* **Rendered images with source text**:
● ● ● ● ●

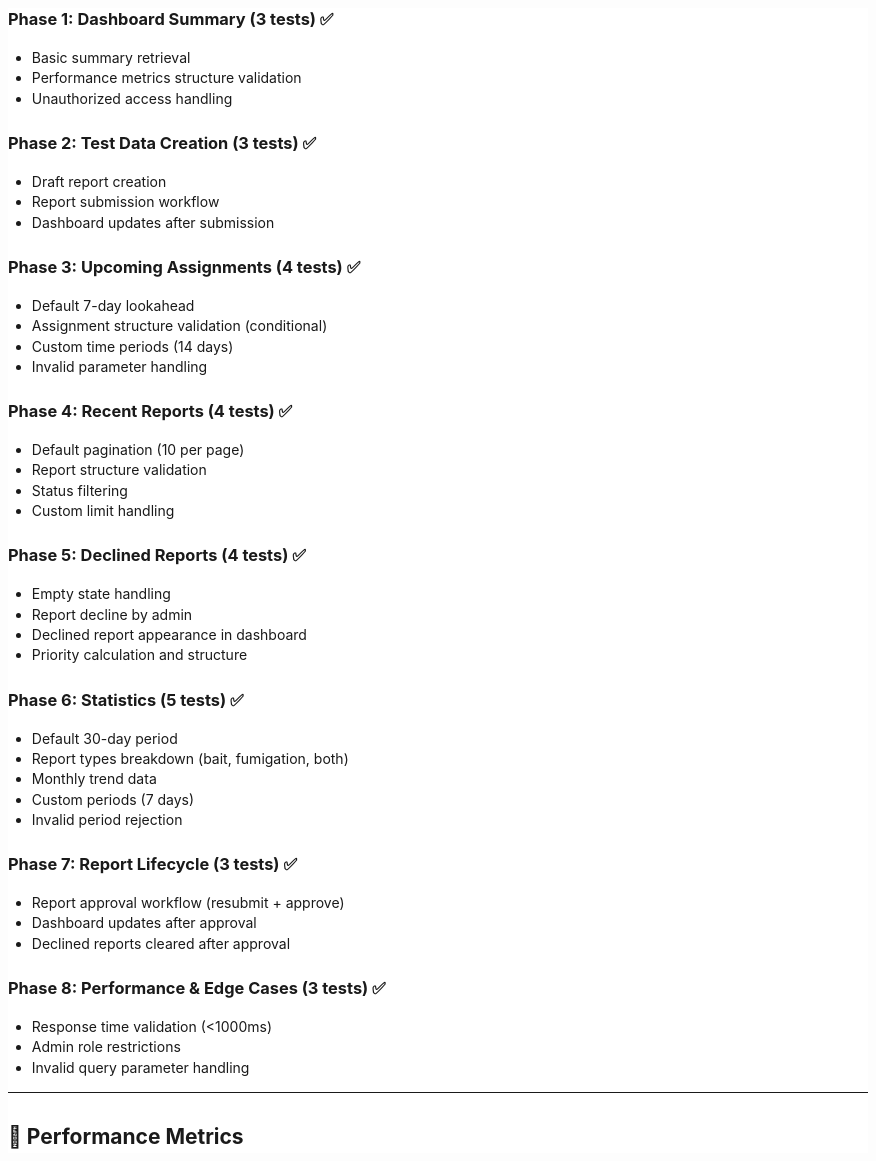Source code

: ### Phase 1: Dashboard Summary (3 tests) ✅
- Basic summary retrieval
- Performance metrics structure validation
- Unauthorized access handling

### Phase 2: Test Data Creation (3 tests) ✅
- Draft report creation
- Report submission workflow
- Dashboard updates after submission

### Phase 3: Upcoming Assignments (4 tests) ✅
- Default 7-day lookahead
- Assignment structure validation (conditional)
- Custom time periods (14 days)
- Invalid parameter handling

### Phase 4: Recent Reports (4 tests) ✅
- Default pagination (10 per page)
- Report structure validation
- Status filtering
- Custom limit handling

### Phase 5: Declined Reports (4 tests) ✅
- Empty state handling
- Report decline by admin
- Declined report appearance in dashboard
- Priority calculation and structure

### Phase 6: Statistics (5 tests) ✅
- Default 30-day period
- Report types breakdown (bait, fumigation, both)
- Monthly trend data
- Custom periods (7 days)
- Invalid period rejection

### Phase 7: Report Lifecycle (3 tests) ✅
- Report approval workflow (resubmit + approve)
- Dashboard updates after approval
- Declined reports cleared after approval

### Phase 8: Performance & Edge Cases (3 tests) ✅
- Response time validation (<1000ms)
- Admin role restrictions
- Invalid query parameter handling

---

## 🎯 Performance Metrics
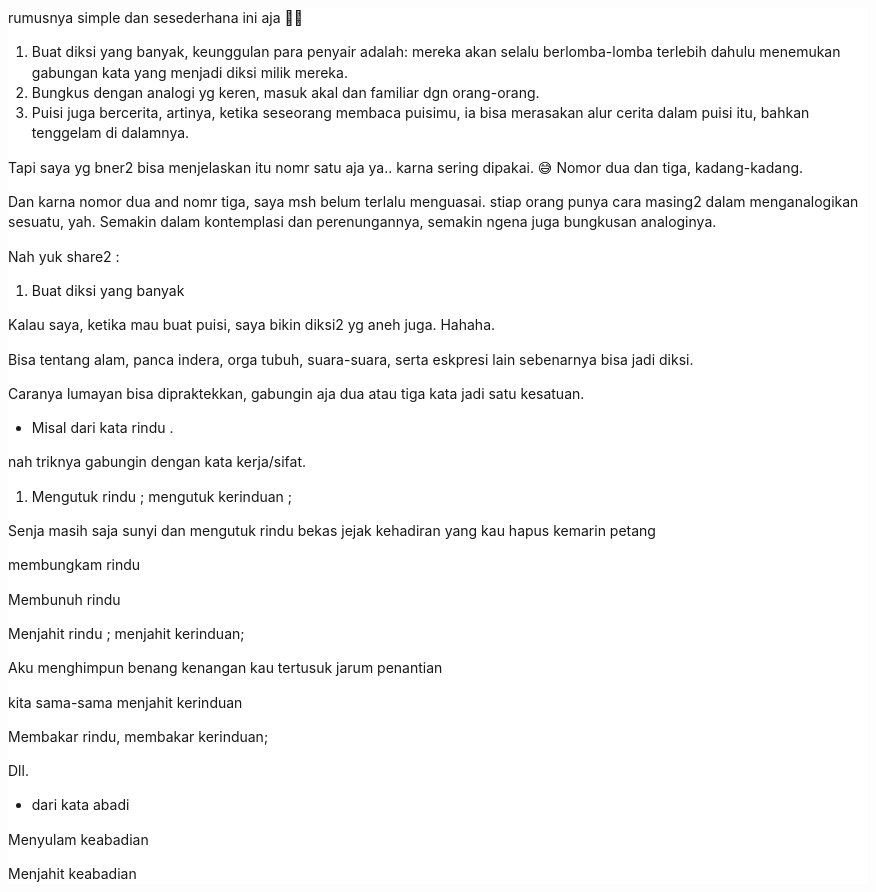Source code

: rumusnya simple dan sesederhana ini aja 🙏🏻


1. Buat diksi yang banyak, keunggulan para penyair adalah: mereka akan selalu berlomba-lomba terlebih dahulu menemukan gabungan kata yang menjadi diksi milik mereka.
2. Bungkus dengan analogi yg keren, masuk akal dan familiar dgn orang-orang.
3. Puisi juga bercerita, artinya, ketika seseorang membaca puisimu, ia bisa merasakan alur cerita dalam puisi itu, bahkan tenggelam di dalamnya.

Tapi saya yg bner2 bisa menjelaskan itu nomr satu aja ya.. karna sering dipakai. 😅
Nomor dua dan tiga, kadang-kadang.

Dan karna nomor dua and nomr tiga, saya msh belum terlalu menguasai. stiap orang punya cara masing2 dalam menganalogikan sesuatu, yah. Semakin dalam kontemplasi dan perenungannya, semakin ngena juga bungkusan analoginya.


Nah yuk share2 :

1. Buat diksi yang banyak

Kalau saya, ketika mau buat puisi, saya bikin diksi2 yg aneh juga. Hahaha.

Bisa tentang alam, panca indera, orga tubuh, suara-suara, serta eskpresi lain sebenarnya bisa jadi diksi. 

Caranya lumayan bisa dipraktekkan, gabungin aja dua atau tiga kata jadi satu kesatuan.

- Misal dari kata rindu . 

nah triknya gabungin dengan kata kerja/sifat.

1. Mengutuk rindu ; mengutuk kerinduan ;

Senja masih saja sunyi
dan mengutuk rindu
bekas jejak kehadiran
yang kau hapus kemarin petang

membungkam rindu

Membunuh rindu

Menjahit rindu ; menjahit kerinduan;

Aku menghimpun benang kenangan
kau tertusuk jarum penantian

kita sama-sama menjahit kerinduan



Membakar rindu, membakar kerinduan; 



Dll.

- dari kata abadi

Menyulam keabadian

Menjahit keabadian
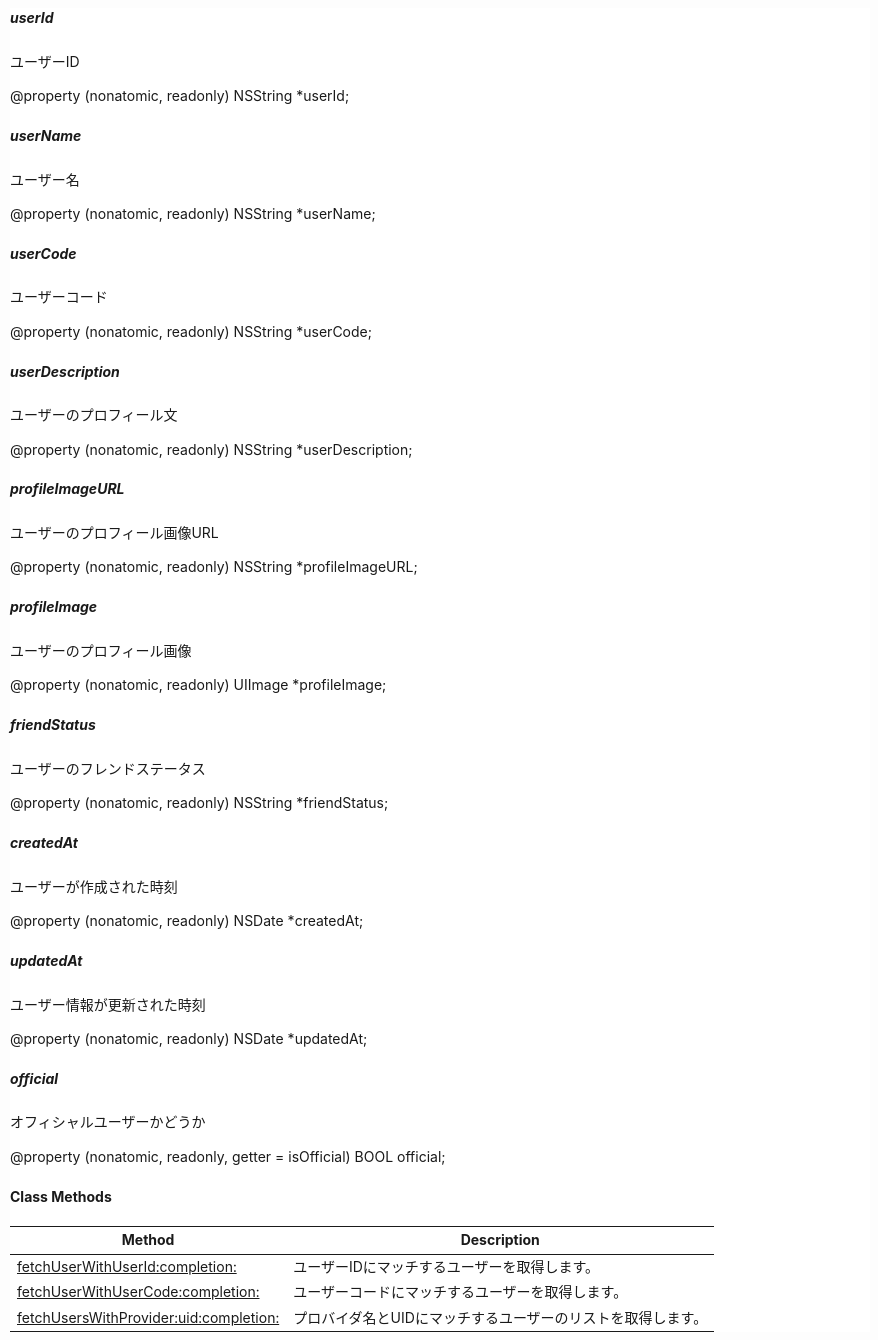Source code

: ##### <a name="FASUser.userId"> userId </a>
ユーザーID

@property (nonatomic, readonly) NSString *userId;

##### <a name="FASUser.userName"> userName </a>
ユーザー名

@property (nonatomic, readonly) NSString *userName;

##### <a name="FASUser.userCode"> userCode </a>
ユーザーコード

@property (nonatomic, readonly) NSString *userCode;

##### <a name="FASUser.userDescription"> userDescription </a>
ユーザーのプロフィール文

@property (nonatomic, readonly) NSString *userDescription;

##### <a name="FASUser.profileImageURL"> profileImageURL </a>
ユーザーのプロフィール画像URL

@property (nonatomic, readonly) NSString *profileImageURL;

##### <a name="FASUser.profileImage"> profileImage </a>
ユーザーのプロフィール画像

@property (nonatomic, readonly) UIImage *profileImage;

##### <a name="FASUser.friendStatus"> friendStatus </a>
ユーザーのフレンドステータス

@property (nonatomic, readonly) NSString *friendStatus;

##### <a name="FASUser.createdAt"> createdAt </a>
ユーザーが作成された時刻

@property (nonatomic, readonly) NSDate *createdAt;

##### <a name="FASUser.updatedAt"> updatedAt </a>
ユーザー情報が更新された時刻

@property (nonatomic, readonly) NSDate *updatedAt;

##### <a name="FASUser.official"> official </a>
オフィシャルユーザーかどうか

@property (nonatomic, readonly, getter = isOfficial) BOOL official;

#### Class Methods

|Method|Description|
|------|-----|
|[fetchUserWithUserId:completion:](#FASUser.fetchUserWithUserIdcompletion) |ユーザーIDにマッチするユーザーを取得します。 |
|[fetchUserWithUserCode:completion:](#FASUser.fetchUserWithUserCodecompletion) |ユーザーコードにマッチするユーザーを取得します。 |
|[fetchUsersWithProvider:uid:completion:](#FASUser.fetchUsersWithProvideruidcompletion) |プロバイダ名とUIDにマッチするユーザーのリストを取得します。 |
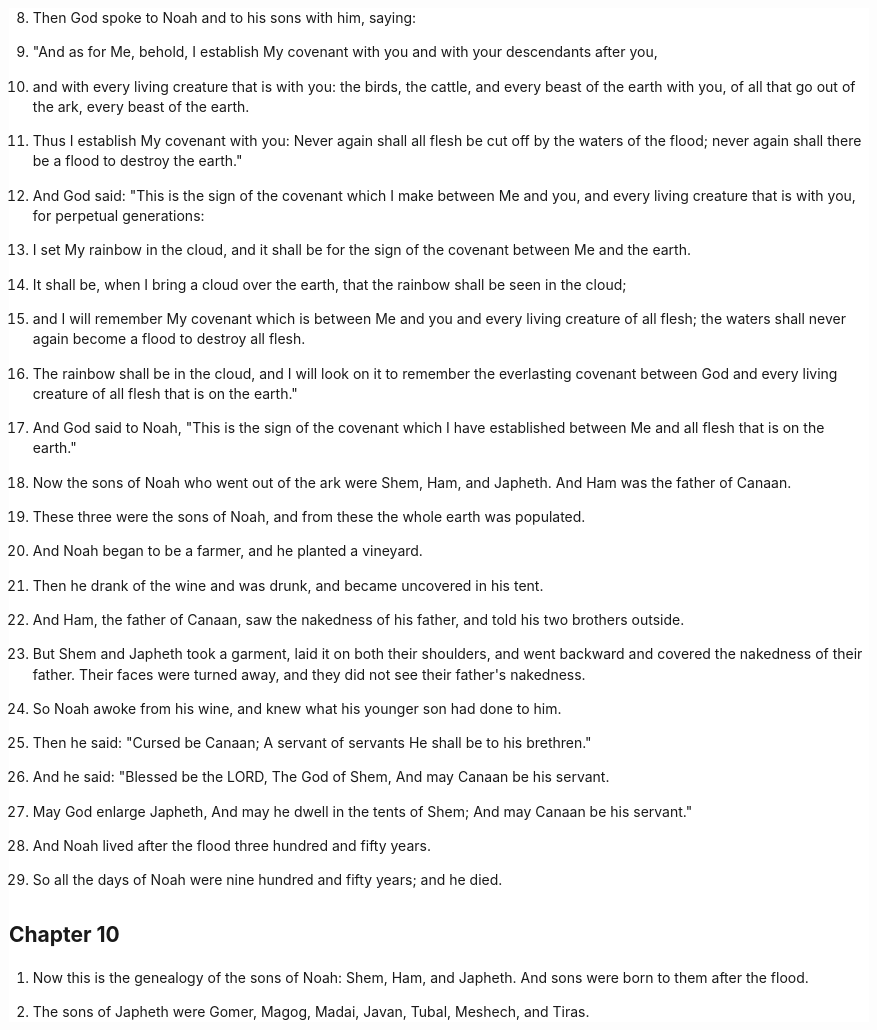 8. Then God spoke to Noah and to his sons with him, saying:

9. "And as for Me, behold, I establish My covenant with you and with your descendants after you,

10. and with every living creature that is with you: the birds, the cattle, and every beast of the earth with you, of all that go out of the ark, every beast of the earth.

11. Thus I establish My covenant with you: Never again shall all flesh be cut off by the waters of the flood; never again shall there be a flood to destroy the earth."

12. And God said: "This is the sign of the covenant which I make between Me and you, and every living creature that is with you, for perpetual generations:

13. I set My rainbow in the cloud, and it shall be for the sign of the covenant between Me and the earth.

14. It shall be, when I bring a cloud over the earth, that the rainbow shall be seen in the cloud;

15. and I will remember My covenant which is between Me and you and every living creature of all flesh; the waters shall never again become a flood to destroy all flesh.

16. The rainbow shall be in the cloud, and I will look on it to remember the everlasting covenant between God and every living creature of all flesh that is on the earth."

17. And God said to Noah, "This is the sign of the covenant which I have established between Me and all flesh that is on the earth."

18. Now the sons of Noah who went out of the ark were Shem, Ham, and Japheth. And Ham was the father of Canaan.

19. These three were the sons of Noah, and from these the whole earth was populated.

20. And Noah began to be a farmer, and he planted a vineyard.

21. Then he drank of the wine and was drunk, and became uncovered in his tent.

22. And Ham, the father of Canaan, saw the nakedness of his father, and told his two brothers outside.

23. But Shem and Japheth took a garment, laid it on both their shoulders, and went backward and covered the nakedness of their father. Their faces were turned away, and they did not see their father's nakedness.

24. So Noah awoke from his wine, and knew what his younger son had done to him.

25. Then he said: "Cursed be Canaan; A servant of servants He shall be to his brethren."

26. And he said: "Blessed be the LORD, The God of Shem, And may Canaan be his servant.

27. May God enlarge Japheth, And may he dwell in the tents of Shem; And may Canaan be his servant."

28. And Noah lived after the flood three hundred and fifty years.

29. So all the days of Noah were nine hundred and fifty years; and he died.

## Chapter 10

1. Now this is the genealogy of the sons of Noah: Shem, Ham, and Japheth. And sons were born to them after the flood.

2. The sons of Japheth were Gomer, Magog, Madai, Javan, Tubal, Meshech, and Tiras.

● ● ● ● ●

* **Work instructions**: Go through the records line by line, and copy each line that holds the string "updates".

* **Answer to the exercise**:
- Dashboard updates after submission
- Dashboard updates after approval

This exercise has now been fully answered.